Collected data
>>>>>

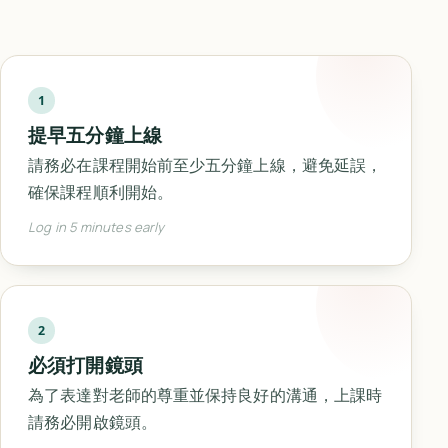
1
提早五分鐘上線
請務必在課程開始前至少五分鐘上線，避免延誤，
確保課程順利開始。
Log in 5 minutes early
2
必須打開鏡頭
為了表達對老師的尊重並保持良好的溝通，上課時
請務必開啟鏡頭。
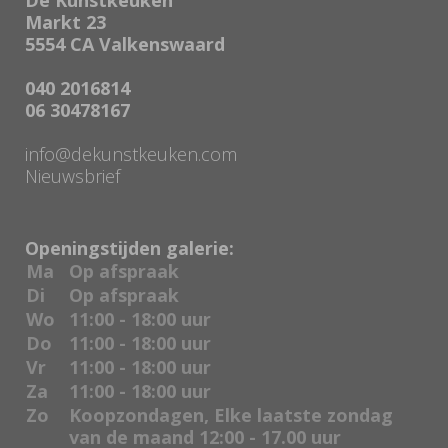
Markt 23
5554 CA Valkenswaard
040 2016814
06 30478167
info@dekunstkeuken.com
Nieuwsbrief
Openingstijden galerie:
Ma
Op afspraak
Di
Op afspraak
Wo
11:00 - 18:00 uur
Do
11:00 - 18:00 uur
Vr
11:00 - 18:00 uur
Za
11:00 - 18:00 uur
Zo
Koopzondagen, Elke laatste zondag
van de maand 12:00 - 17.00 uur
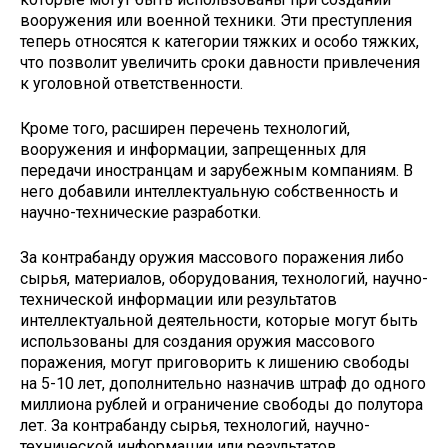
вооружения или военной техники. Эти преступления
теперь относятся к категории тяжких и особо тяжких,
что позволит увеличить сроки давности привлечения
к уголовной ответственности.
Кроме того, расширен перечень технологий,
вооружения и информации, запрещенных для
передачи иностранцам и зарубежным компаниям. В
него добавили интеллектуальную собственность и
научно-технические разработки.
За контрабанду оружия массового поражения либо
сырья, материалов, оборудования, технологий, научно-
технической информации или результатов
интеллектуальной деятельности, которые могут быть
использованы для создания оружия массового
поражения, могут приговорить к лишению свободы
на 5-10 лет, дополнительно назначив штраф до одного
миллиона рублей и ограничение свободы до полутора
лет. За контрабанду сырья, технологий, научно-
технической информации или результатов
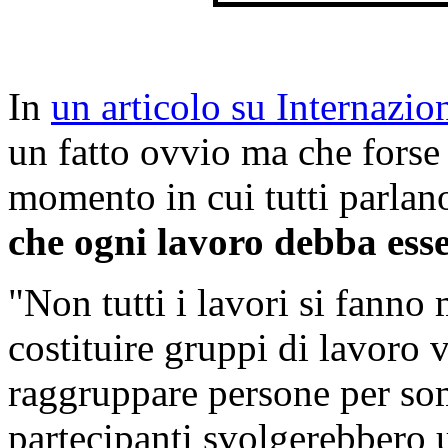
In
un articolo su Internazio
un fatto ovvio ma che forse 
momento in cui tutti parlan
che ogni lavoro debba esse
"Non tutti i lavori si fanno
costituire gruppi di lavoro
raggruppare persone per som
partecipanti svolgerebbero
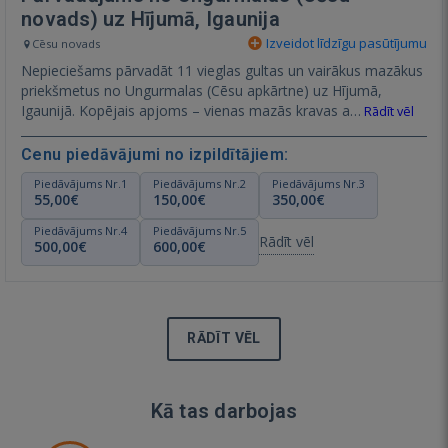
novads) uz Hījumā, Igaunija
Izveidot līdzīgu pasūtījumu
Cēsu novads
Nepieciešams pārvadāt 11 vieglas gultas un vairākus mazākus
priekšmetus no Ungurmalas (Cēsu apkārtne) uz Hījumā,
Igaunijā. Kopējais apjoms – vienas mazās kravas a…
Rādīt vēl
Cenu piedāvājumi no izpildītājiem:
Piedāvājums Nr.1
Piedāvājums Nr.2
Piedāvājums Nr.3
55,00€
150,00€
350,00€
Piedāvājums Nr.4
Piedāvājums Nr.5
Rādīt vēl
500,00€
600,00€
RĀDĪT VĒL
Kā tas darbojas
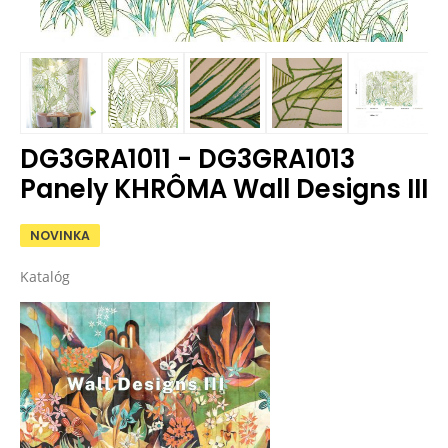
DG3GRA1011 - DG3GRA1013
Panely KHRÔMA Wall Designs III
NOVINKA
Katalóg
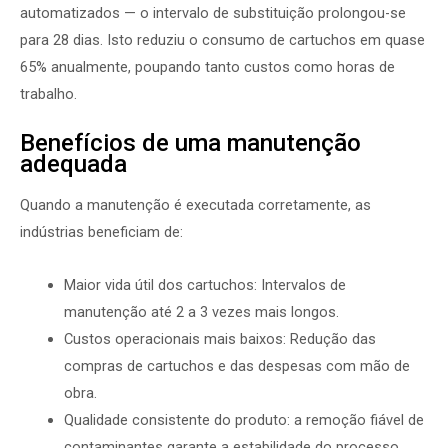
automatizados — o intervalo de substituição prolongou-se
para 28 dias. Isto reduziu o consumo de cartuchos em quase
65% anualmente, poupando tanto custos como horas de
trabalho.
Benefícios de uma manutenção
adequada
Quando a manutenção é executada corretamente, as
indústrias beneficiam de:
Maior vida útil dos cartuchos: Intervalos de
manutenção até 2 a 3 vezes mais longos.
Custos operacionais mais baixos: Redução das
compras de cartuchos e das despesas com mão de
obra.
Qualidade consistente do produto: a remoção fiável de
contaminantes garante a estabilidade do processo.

<<<<<

- [Directions]
Arrange the lines as a numbered list, starting at the beginning of the items and ending with the line that contains "van de maand 12:00 - 17.00 uur", both included. Skip blank lines and leave the pictures out.

- [Answer to this task]
1. 1
2. 提早五分鐘上線
3. 請務必在課程開始前至少五分鐘上線，避免延誤，
4. 確保課程順利開始。
5. Log in 5 minutes early
6. 2
7. 必須打開鏡頭
8. 為了表達對老師的尊重並保持良好的溝通，上課時
9. 請務必開啟鏡頭。
10. Markt 23
11. 5554 CA Valkenswaard
12. 040 2016814
13. 06 30478167
14. info@dekunstkeuken.com
15. Nieuwsbrief
16. Openingstijden galerie:
17. Ma
18. Op afspraak
19. Di
20. Op afspraak
21. Wo
22. 11:00 - 18:00 uur
23. Do
24. 11:00 - 18:00 uur
25. Vr
26. 11:00 - 18:00 uur
27. Za
28. 11:00 - 18:00 uur
29. Zo
30. Koopzondagen, Elke laatste zondag
31. van de maand 12:00 - 17.00 uur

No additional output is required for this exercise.